READING TEXT.
################
Someone is wrong on the internet (AGI Doom edition)

Article reception and framing

  • Several commenters criticize the blog post’s tone (ad hominems, contempt) and claim it misrepresents AI risk concerns as “LLMs becoming conscious and killing everyone.”
  • Others enjoy it as a cathartic rant and appreciate its mockery of certain online rationalist communities, even while disagreeing with the substance.
  • Some argue the piece ignores that text alone already encodes a lot of real-world structure, as evidenced by LLM capabilities.

Nature and plausibility of AGI risk

  • One camp sees “AGI doom” as overblown, likening it to a quasi-religious or Maxwell’s Demon–style thought experiment, and stresses fundamental physical and information-theoretic limits.
  • Others argue that:
    • General or superhuman AI is clearly possible “in theory” (brains are physics, so simulatable).
    • Once you assume an agent far beyond human capability, with goals not perfectly aligned to human survival, catastrophic conflict over resources is plausible.
    • Instrumental convergence (e.g., power accumulation) and principal–agent problems could make dangerous outcomes common even without explicit malice.
################
(Stored items)
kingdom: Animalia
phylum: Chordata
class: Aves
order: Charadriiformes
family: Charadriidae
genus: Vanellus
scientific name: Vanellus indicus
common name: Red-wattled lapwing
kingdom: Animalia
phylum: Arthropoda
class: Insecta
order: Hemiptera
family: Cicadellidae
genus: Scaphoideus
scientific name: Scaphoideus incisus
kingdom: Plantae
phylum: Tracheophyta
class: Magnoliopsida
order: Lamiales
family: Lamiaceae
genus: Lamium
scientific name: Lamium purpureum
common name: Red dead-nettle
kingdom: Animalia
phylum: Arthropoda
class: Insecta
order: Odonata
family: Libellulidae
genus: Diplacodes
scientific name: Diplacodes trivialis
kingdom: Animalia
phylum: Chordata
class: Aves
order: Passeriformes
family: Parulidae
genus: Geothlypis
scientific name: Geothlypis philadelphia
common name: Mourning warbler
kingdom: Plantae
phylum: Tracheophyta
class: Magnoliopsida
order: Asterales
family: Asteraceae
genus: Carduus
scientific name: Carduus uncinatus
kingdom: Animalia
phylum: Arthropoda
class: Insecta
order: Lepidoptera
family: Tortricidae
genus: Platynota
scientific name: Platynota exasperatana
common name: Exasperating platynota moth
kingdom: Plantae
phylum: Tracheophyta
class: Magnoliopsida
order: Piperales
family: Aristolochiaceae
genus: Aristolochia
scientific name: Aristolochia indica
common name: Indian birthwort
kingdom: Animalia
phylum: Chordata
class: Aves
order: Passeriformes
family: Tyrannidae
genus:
################
DESCRIPTION OF THE TASK.
Answer these questions from the AGI doom summary:
(a) According to several commenters, how does the blog post misrepresent AI risk concerns?
(b) What do some readers appreciate about the post even while disagreeing with its substance?
(c) Which style of thought experiment does one camp liken "AGI doom" to?
The listing isn't needed for anything here.

WRITTEN RESPONSE.
(a) It misrepresents them as "LLMs becoming conscious and killing everyone."
(b) Its mockery of certain online rationalist communities.
(c) A Maxwell's Demon–style thought experiment.